Yıldız, davada gazetecilik faaliyetinden ötürü yargılandıklarını kaydederek, “Bu dava, bağımsız gazeteciliği ortadan kaldırıp, halkın bilgi ve fikir sahibi olmasını engelleme davasıdır” dedi.
Yıldız, Cumhurbaşkanı Recep Tayyip Erdoğan’ın açıkladığı İnsan Hakları Aksiyon Planı’nı da anımsatarak, “Ve dahi bu dava, şahsen Sayın Recep Tayyip Erdoğan’ın 6 gün evvel açıkladığı ‘İnsan Hakları Hareket Planı’nı her istikametiyle boşa çıkaran bir davadır. Biliyorum; birtakım güç ve güçlüler tarafından ‘diken’ sayılıyoruz. Biliyorum; artık adalet tanrıçası Themis’in yerini öbür rabler aldı” diye konuştu.
NE OLMUŞTU?
Müyesser Yıldız ve İsmail Dükel 8 Haziran 2020’de ‘askeri casusluk’ suçlamasıyla konutlarına yapılan baskınla gözaltına alındı. Üç günlük gözaltının akabinde Dükel hür bırakıldı, Yıldız ise tutuklanarak Sincan Cezaevi’ne konuldu. Yıldız ile birlikte haber kaynağı Erdal Baran da tutuklandı.
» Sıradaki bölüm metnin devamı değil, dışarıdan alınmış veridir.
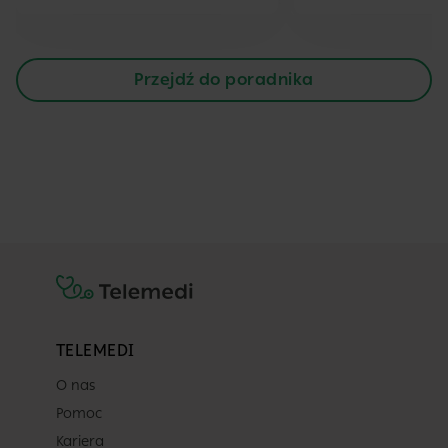
Przejdź do poradnika
TELEMEDI
O nas
Pomoc
Kariera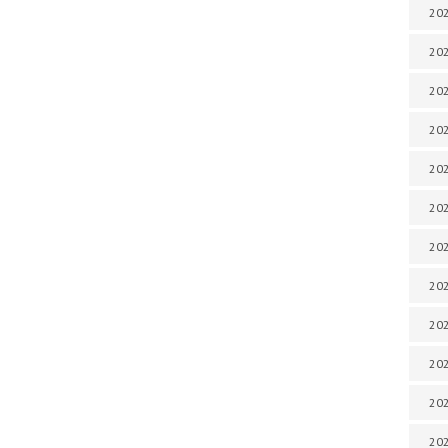
202
202
202
202
202
202
202
202
20
20
202
202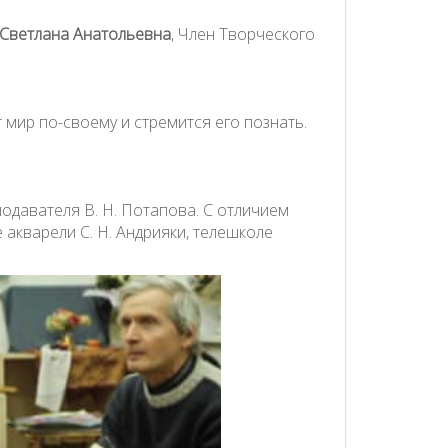
Светлана Анатольевна
, Член Творческого
 мир по-своему и стремится его познать.
одавателя В. Н. Потапова. С отличием
акварели С. Н. Андрияки, телешколе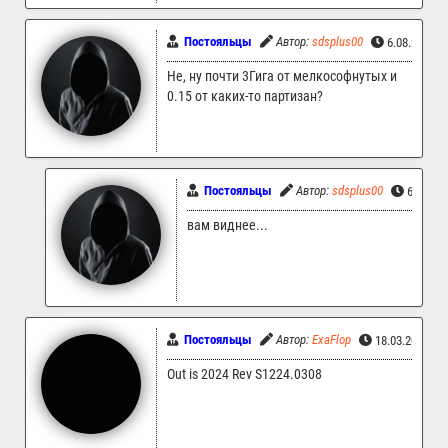
Постояльцы
Автор:
sdsplus00
6.08.2025 1
Не, ну почти 3Гига от мелкософнутых и
0.15 от каких-то партизан?
Постояльцы
Автор:
sdsplus00
6.08.20
вам виднее...
Постояльцы
Автор:
ExaFlop
18.03.2025 10
Out is 2024 Rev S1224.0308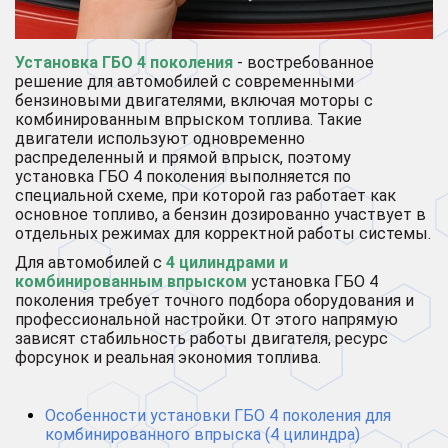
Установка ГБО 4 поколения
- востребованное
решение для автомобилей с современными
бензиновыми двигателями, включая моторы с
комбинированным впрыском топлива. Такие
двигатели используют одновременно
распределенный и прямой впрыск, поэтому
установка ГБО 4 поколения выполняется по
специальной схеме, при которой газ работает как
основное топливо, а бензин дозированно участвует в
отдельных режимах для корректной работы системы.
Для автомобилей с
4 цилиндрами и
комбинированным впрыском
установка ГБО 4
поколения требует точного подбора оборудования и
профессиональной настройки. От этого напрямую
зависят стабильность работы двигателя, ресурс
форсунок и реальная экономия топлива.
Особенности установки ГБО 4 поколения для
комбинированного впрыска (4 цилиндра)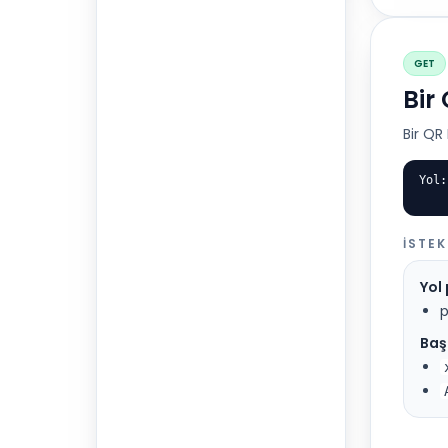
GET
Bir
Bir QR 
Yol:
İSTEK
Yol
p
Başl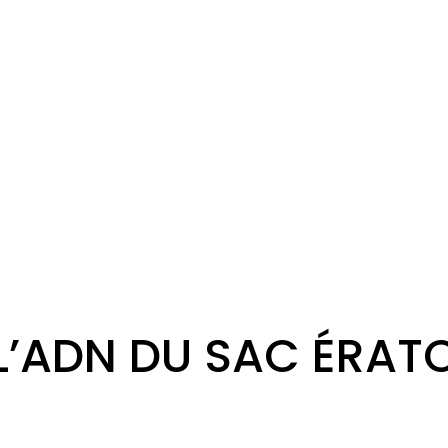
L’ADN DU SAC ÉRAT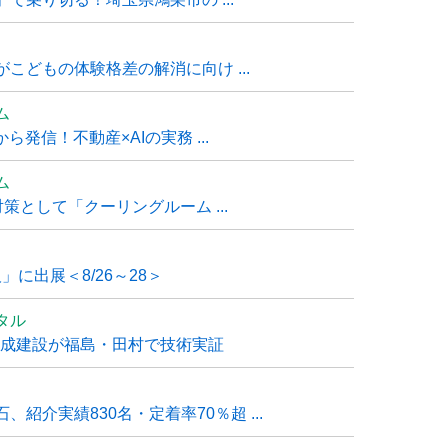
こどもの体験格差の解消に向け ...
ム
発信！不動産×AIの実務 ...
ム
策として「クーリングルーム ...
」に出展＜8/26～28＞
タル
大成建設が福島・田村で技術実証
紹介実績830名・定着率70％超 ...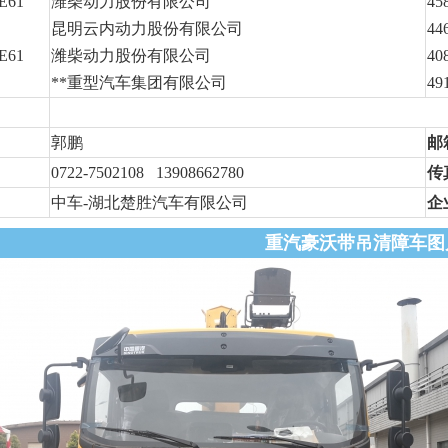
E61
潍柴动力股份有限公司
45
昆明云内动力股份有限公司
44
E61
潍柴动力股份有限公司
40
**重型汽车集团有限公司
49
郭鹏
邮
0722-7502108 13908662780
传
中车-湖北楚胜汽车有限公司
企
重汽豪沃带吊清障车图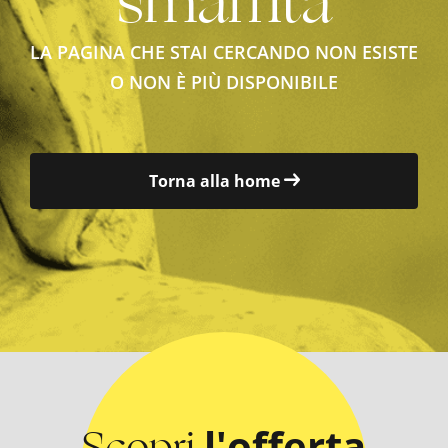
smarrita
LA PAGINA CHE STAI CERCANDO NON ESISTE
O NON È PIÙ DISPONIBILE
Torna alla home
Scopri
l'offerta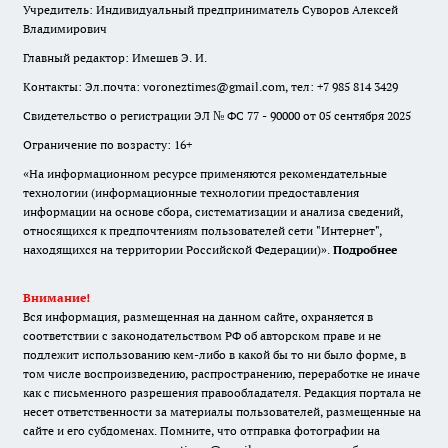
Учредитель: Индивидуальный предприниматель Суворов Алексей
Владимирович
Главный редактор: Имешев Э. И.
Контакты: Эл.почта: voroneztimes@gmail.com, тел: +7 985 814 3429
Свидетельство о регистрации ЭЛ № ФС 77 - 90000 от 05 сентября 2025
Ограничение по возрасту: 16+
«На информационном ресурсе применяются рекомендательные
технологии (информационные технологии предоставления
информации на основе сбора, систематизации и анализа сведений,
относящихся к предпочтениям пользователей сети "Интернет",
находящихся на территории Российской Федерации)».
Подробнее
Внимание!
Вся информация, размещенная на данном сайте, охраняется в
соответствии с законодательством РФ об авторском праве и не
подлежит использованию кем-либо в какой бы то ни было форме, в
том числе воспроизведению, распространению, переработке не иначе
как с письменного разрешения правообладателя. Редакция портала не
несет ответственности за материалы пользователей, размещенные на
сайте и его субдоменах. Помните, что отправка фотографии на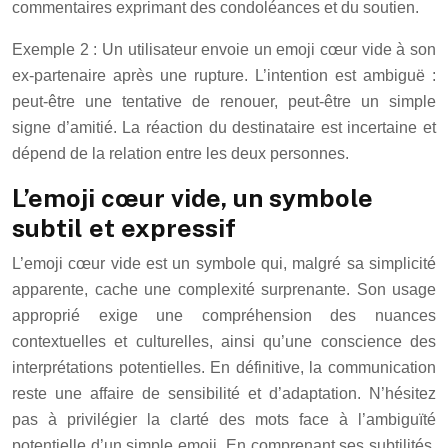
commentaires exprimant des condoléances et du soutien.
Exemple 2 : Un utilisateur envoie un emoji cœur vide à son
ex-partenaire après une rupture. L’intention est ambiguë :
peut-être une tentative de renouer, peut-être un simple
signe d’amitié. La réaction du destinataire est incertaine et
dépend de la relation entre les deux personnes.
L’emoji cœur vide, un symbole
subtil et expressif
L’emoji cœur vide est un symbole qui, malgré sa simplicité
apparente, cache une complexité surprenante. Son usage
approprié exige une compréhension des nuances
contextuelles et culturelles, ainsi qu’une conscience des
interprétations potentielles. En définitive, la communication
reste une affaire de sensibilité et d’adaptation. N’hésitez
pas à privilégier la clarté des mots face à l’ambiguïté
potentielle d’un simple emoji. En comprenant ses subtilités,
Ankara Cumhuriyet Başsavcılığı’nın hazırladığı iddianamede gazeteciler Müyesser Yıldız ve İsmail Dükel ile Erdal Baran’ın “Devletin güvenliği yahut iç yahut dış siyasal faydaları bakımından niteliği prestijiyle zımnî kalması gereken bilgileri açıklama” suçlamasıyla 17.5 yıla kadar mahpusları talep edildi. 9 Kasım 2020’de görülen birinci duruşmada Yıldız, yurtdışına çıkış yasağı konularak tahliye edildi. Mahkeme ayrıyeten sanıklar hakkında TCK’nin 327. unsurunda düzenlenen ‘devletin güvenliğine ait bilgileri temin etmek’ suçlamasıyla Ankara Başsavcılığı’na bildirimde bulunulmasına karar verdi.
Davanın ikinci duruşmasında, gazeteciler hakkında “zincirleme halde devletin güvenliğine ait bilgileri temin etmek” cürmü uyarınca hazırlanan ikinci iddianame dava evrakıyla birleştirilmişti.
Davanın üçüncü duruşmasında, üç ismin de Türk Ceza Kanunu’nun 327’nci ve 329’uncu hususlarında düzenlenen suçlamaların zincirleme bir biçimde ihlal edildiğini öne sürerek, 41 yıla kadar hapislerini istemişti.